Subordinated Debt

Subordinated Debt

Purpose: The lender holds a secondary lien position, subordinate to senior debt holders (aka 2nd position). This structure enables businesses to secure additional capital without disrupting existing senior debt arrangements.

Benefits:

 –Second-Lien Position: Subordinated lenders hold a claim on assets that is Jr. to Sr.  debt holders.

 –Flexible Use of Funds: Ideal for expansion projects, acquisitions, or bridging capital gaps.

 -Non-Dilutive Capital: Provides funding without requiring equity dilution.
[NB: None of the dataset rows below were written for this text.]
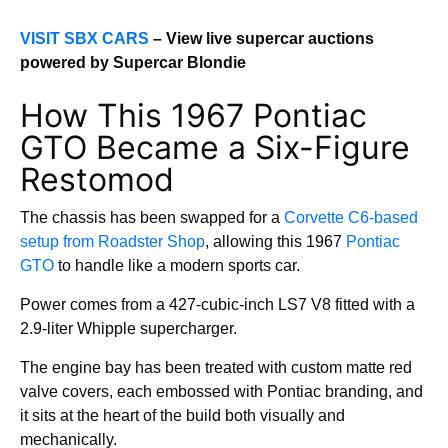
VISIT SBX CARS
– View live supercar auctions
powered by Supercar Blondie
How This 1967 Pontiac
GTO Became a Six-Figure
Restomod
The chassis has been swapped for a
Corvette C6-based
setup from Roadster Shop
, allowing this 1967
Pontiac
GTO
to handle like a modern sports car.
Power comes from a 427-cubic-inch LS7 V8 fitted with a
2.9-liter Whipple supercharger.
The engine bay has been treated with custom matte red
valve covers, each embossed with Pontiac branding, and
it sits at the heart of the build both visually and
mechanically.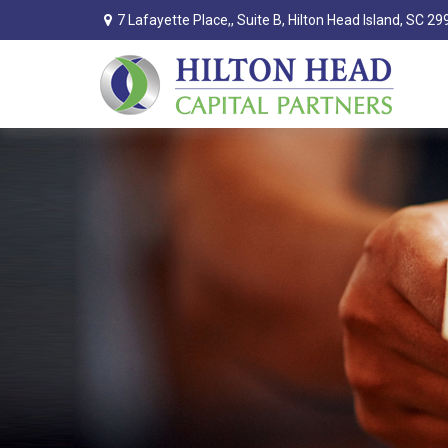
7 Lafayette Place,,
Suite B,
Hilton Head Island,
SC
29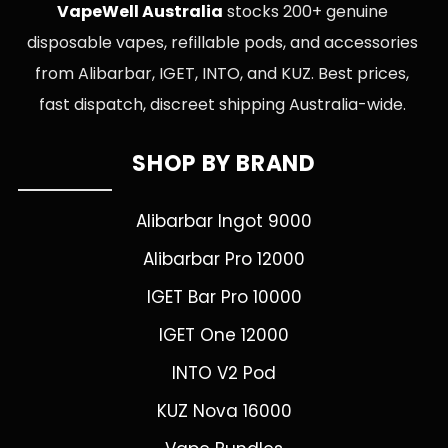
VapeWell Australia
stocks 200+ genuine
disposable vapes, refillable pods, and accessories
from Alibarbar, IGET, INTO, and KUZ. Best prices,
fast dispatch, discreet shipping Australia-wide.
SHOP BY BRAND
Alibarbar Ingot 9000
Alibarbar Pro 12000
IGET Bar Pro 10000
IGET One 12000
INTO V2 Pod
KUZ Nova 16000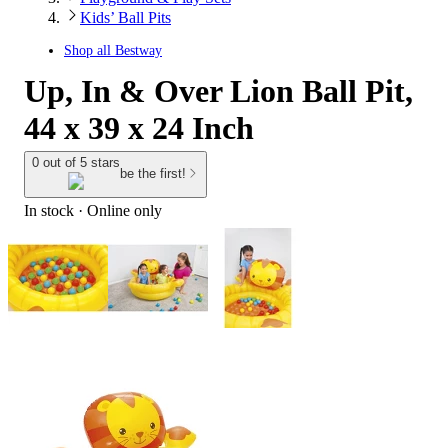
Kids’ Ball Pits
Shop all
Bestway
Up, In & Over Lion Ball Pit,
44 x 39 x 24 Inch
0 out of 5 stars
be the first!
In stock
 · Online only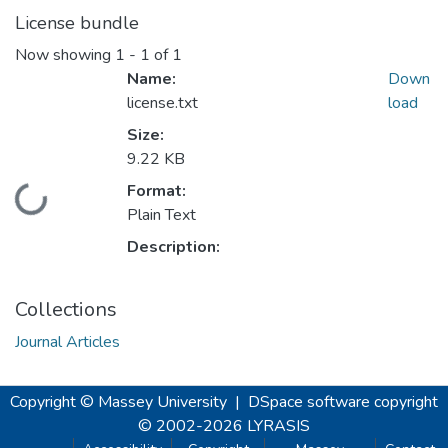
License bundle
Now showing
1 - 1 of 1
Name:
Down
license.txt
load
Size:
9.22 KB
Format:
Loading...
Plain Text
Description:
Collections
Journal Articles
Copyright © Massey University
|
DSpace software
copyright
© 2002-2026
LYRASIS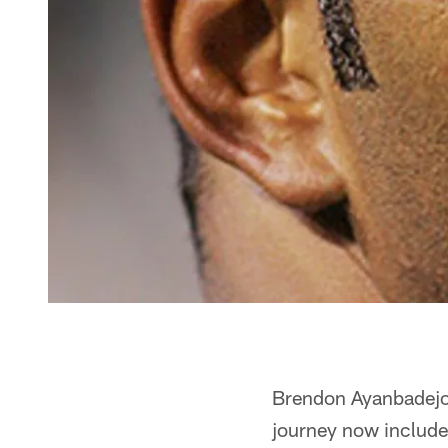
Brendon Ayanbadejo's
journey now includes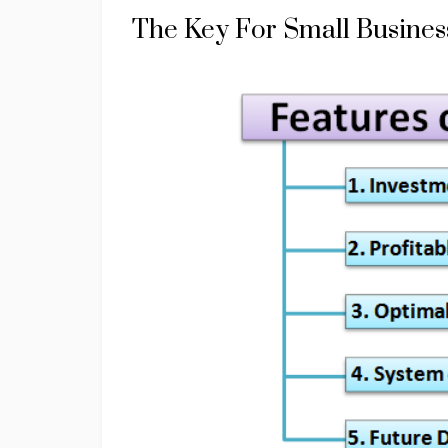
The Key For Small Business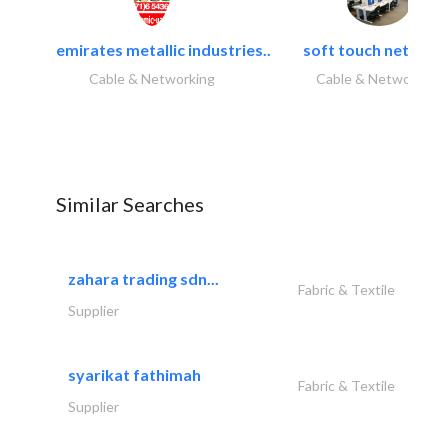
emirates metallic industries..
soft touch network.
Cable & Networking
Cable & Networking
Similar Searches
zahara trading sdn...
Fabric & Textile
Supplier
syarikat fathimah
Fabric & Textile
Supplier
-Shorter Terms: Repayment periods typically range up to 2 yrs, with an avg. of 12 months.

Key Features:

  -Loan Amounts: $100,000 to $10 million

 -Collateral: No real estate or traditional collateral required

 -Eligibility: Businesses with over one year of operational history and annual revenues     exceeding $1 million

Subordinated debt is particularly beneficial in scenarios where:

 -Capital Gaps Exist: When there’s a shortfall between the required capital and what senior lenders are willing to provide.

 -Senior Lenders Reach Limitations: If existing senior lenders are unable or unwilling to extend additional financing.

 -Growth Opportunities Arise: To seize expansion opportunities without altering existing debt structures.